Pesquisas recentes têm demonstrado que é possível obter conforto térmico com o uso de ventilação natural, em ambientes onde são praticadas atividades de trabalho sem locomoção constante, como os prédios de escritórios, combinando-se temperaturas relativamente altas e movimento do ar.

Mas a falta de percepção e distinção entre o conforto dos usuários em ambientes com ventilação artificial e ambientes naturalmente ventilados pelas normas e índices não permite que a estratégia da ventilação natural seja aplicada corretamente. De maneira geral, a abordagem da ventilação natural não apenas é uma solução no quesito de conforto, mas também de economia dentro de um sistema voltado para o desenvolvimento sustentável.

Em outro post aqui do blog escrevemos sobre o zoneamento bioclimático brasileiro e como isso afeta a construção no país. Levando em consideração o clima no Brasil, cada região deve adequar a sua arquitetura para atender a demanda climática de sua localização. No caso do Paraná a situação é bem diferente do norte do país, por exemplo. Não temos a mesma liberdade no sentido arquitetônico na hora de contruir áreas ventiladas, elas devem ser bem pensadas por causa do período de inverno e os longos períodos de chuva que são comuns por aqui.

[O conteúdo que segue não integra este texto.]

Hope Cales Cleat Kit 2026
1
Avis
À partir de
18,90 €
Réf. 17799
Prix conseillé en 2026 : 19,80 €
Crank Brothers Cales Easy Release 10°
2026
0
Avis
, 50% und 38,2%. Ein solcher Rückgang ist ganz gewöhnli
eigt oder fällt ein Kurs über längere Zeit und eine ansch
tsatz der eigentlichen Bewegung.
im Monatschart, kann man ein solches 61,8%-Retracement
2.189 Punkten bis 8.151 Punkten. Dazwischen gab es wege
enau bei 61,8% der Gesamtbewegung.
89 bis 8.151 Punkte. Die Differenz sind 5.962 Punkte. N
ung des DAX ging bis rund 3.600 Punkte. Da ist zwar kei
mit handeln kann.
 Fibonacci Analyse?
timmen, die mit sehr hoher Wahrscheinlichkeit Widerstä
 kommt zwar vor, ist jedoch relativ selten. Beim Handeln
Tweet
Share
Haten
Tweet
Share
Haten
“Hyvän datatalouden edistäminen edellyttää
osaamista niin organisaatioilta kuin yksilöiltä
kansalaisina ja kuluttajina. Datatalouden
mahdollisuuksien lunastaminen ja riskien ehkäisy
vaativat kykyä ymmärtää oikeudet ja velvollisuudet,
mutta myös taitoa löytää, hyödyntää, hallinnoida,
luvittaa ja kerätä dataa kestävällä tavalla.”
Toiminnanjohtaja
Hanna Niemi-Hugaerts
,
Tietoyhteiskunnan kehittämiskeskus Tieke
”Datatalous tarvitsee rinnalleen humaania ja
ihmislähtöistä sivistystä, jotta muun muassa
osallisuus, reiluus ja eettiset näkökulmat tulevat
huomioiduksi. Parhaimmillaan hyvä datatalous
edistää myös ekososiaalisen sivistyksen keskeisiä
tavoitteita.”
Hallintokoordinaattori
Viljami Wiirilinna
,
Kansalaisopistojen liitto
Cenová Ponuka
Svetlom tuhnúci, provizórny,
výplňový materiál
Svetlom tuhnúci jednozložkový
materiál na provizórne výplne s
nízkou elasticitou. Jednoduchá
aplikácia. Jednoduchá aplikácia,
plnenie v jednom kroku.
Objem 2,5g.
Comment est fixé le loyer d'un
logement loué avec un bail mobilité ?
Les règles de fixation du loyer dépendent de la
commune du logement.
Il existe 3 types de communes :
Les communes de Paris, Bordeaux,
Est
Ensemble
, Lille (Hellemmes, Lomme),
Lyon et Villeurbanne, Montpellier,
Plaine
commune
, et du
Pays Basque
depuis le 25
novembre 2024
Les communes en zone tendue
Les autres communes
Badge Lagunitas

A questão econômica envolvendo a ventilação natural não é uma preocupação nacional, apenas. No âmbito internacional, até há pouco tempo, engenheiros e arquitetos estavam limitados quanto à possibilidade de usarem a ventilação natural devido a parâmetros de normas como a Ashrae 55 e a ISO 7730, que podiam ser consideradas bastante rigorosas por não distinguirem o que é termicamente aceitável em ambientes climatizados e em ambientes ventilados naturalmente.

Recentemente a “ASHRAE 55: Thermal Environmental Conditions for Human Occupancy” foi revista, baseada na teoria adaptativa de conforto térmico. Nesta última versão fica estabelecido que os usuários irão tolerar maiores flutuações nas condições ambientais se eles tiverem maior controle sobres elas, permitindo velocidades do ar mais altas que as previstas na versão anterior.

Em suma, normas e indicações mais recentes mostram que uma estrutura, dentro de sua zona bioclimática, voltada para a entrada de ventilação natural não apenas resulta em economia energética e renovação do ar interno, mas também estão de acordo com estudos que mostram o corpo humano mais propenso a ter um conforto térmico e qualidade de vida em ambientes de trabalho com ventilação natural.